On Monday 11 June 2001 04:54 pm, Dan Sugalski wrote:
> >Would it, or should it, be possible to tell m// to treat Katakana
> >characters as the same as hiragana characters, in much the same way as
> >m//i treats UPPERCASE the same as lowercase? Canonicalization won't get
> >you that.
>
> Yup, that's pretty much it in a nutshell. This may end up being a
> Japanese-only thing, in which case it may not be worth much effort, but it
> seems as useful in some cases as the case-insensitivity we do for other
> character sets.
Not sure if it's this is even the same ballpark, but Arabic has the tah/tah
marbuta duality.
I suppose a similar (and by similar, I mean completely different) concept
might be the tatwiil, which has a codepoint (0x0640), but isn't a letter at
all. (It's similar to kerning, but lengthens joined characters instead of
adjusting white-space. Did I say this already? Hmmm....)
>From a data perpective, "0x062C" (ARABIC LETTER JEEM) ne "0x062C0x0640"
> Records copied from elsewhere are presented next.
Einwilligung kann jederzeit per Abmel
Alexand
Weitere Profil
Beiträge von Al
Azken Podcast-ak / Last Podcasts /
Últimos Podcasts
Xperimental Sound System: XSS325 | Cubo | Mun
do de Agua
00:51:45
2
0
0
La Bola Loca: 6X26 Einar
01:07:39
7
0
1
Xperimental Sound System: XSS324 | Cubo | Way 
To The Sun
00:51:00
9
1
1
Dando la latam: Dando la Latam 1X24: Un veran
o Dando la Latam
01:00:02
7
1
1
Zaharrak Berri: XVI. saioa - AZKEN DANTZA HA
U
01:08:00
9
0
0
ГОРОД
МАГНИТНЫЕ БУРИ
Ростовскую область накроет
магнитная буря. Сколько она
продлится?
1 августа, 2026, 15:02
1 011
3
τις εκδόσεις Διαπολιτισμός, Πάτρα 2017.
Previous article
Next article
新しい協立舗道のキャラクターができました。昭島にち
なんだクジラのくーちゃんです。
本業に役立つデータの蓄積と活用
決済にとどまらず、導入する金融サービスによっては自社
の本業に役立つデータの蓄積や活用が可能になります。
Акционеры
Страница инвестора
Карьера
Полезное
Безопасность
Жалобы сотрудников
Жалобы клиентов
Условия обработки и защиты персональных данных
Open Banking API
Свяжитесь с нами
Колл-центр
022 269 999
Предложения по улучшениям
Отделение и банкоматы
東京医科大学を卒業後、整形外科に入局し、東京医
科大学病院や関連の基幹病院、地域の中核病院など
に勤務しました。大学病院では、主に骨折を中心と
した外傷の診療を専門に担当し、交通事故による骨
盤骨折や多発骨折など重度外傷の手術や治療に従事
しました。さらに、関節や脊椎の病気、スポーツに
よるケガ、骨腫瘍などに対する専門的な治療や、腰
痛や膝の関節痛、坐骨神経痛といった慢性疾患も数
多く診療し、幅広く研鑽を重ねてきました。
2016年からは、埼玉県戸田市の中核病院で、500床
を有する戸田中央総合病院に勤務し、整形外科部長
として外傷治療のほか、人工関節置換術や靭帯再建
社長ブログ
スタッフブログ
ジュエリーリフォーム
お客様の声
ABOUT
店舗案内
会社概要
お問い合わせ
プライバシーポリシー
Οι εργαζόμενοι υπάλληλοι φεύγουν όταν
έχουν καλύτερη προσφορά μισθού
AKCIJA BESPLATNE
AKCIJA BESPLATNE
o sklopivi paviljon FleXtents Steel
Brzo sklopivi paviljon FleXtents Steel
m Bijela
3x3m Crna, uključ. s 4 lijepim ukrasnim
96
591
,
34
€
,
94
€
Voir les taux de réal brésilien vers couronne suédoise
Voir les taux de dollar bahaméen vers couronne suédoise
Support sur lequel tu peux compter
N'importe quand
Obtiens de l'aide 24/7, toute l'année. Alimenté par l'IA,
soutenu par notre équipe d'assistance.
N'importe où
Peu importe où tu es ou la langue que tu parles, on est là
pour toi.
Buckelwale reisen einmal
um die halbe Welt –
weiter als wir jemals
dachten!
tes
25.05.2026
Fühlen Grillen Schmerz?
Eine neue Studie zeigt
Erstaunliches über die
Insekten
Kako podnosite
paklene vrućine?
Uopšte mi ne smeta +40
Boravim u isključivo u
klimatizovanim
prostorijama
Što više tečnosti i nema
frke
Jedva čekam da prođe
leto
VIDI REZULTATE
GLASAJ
(ARABIC LETTER JEEM followed by ARABIC LETTER TATWEEL), but from a text
perspective, "0x062C" (ARABIC LETTER JEEM) eq "0x062C0x0640" (ARABIC LETTER
JEEM followed by ARABIC LETTER TATWEEL) eq "0x062C0x06400x0640...." (ARABIC
LETTER JEEM followed by n number of ARABIC LETTER TATWEELs.) Arabic also
has voweling or no voweling to worry about. :-(
This gets back to the previous discussion of where is the line drawn? (An
easier way of looking at it may be, how do you ask for everything? In my
example, if you ignore tatwiils, how do you go after an exact match?) I'm
guessing that each locale will add hooks for the things unique to that
language.
/i for case-insensitivity in English, Arabic may (want to) usurp for "ignore
vowelings", for instance. (I'm guessing. I keep waiting for someone to
tell me to uskuut.)
/k may be ignored (or carped) for regular regular expressions, but may
signal the Japanese handler to handle the dual matching. And it may signal
something completely different to some other language.
The hooks don't have to be that complicated, or even exist, since it seems
that they are simply being done for the convenience of the user. (To
simplify regexes.)
--
Bryan C. Warnock
[EMAIL PROTECTED]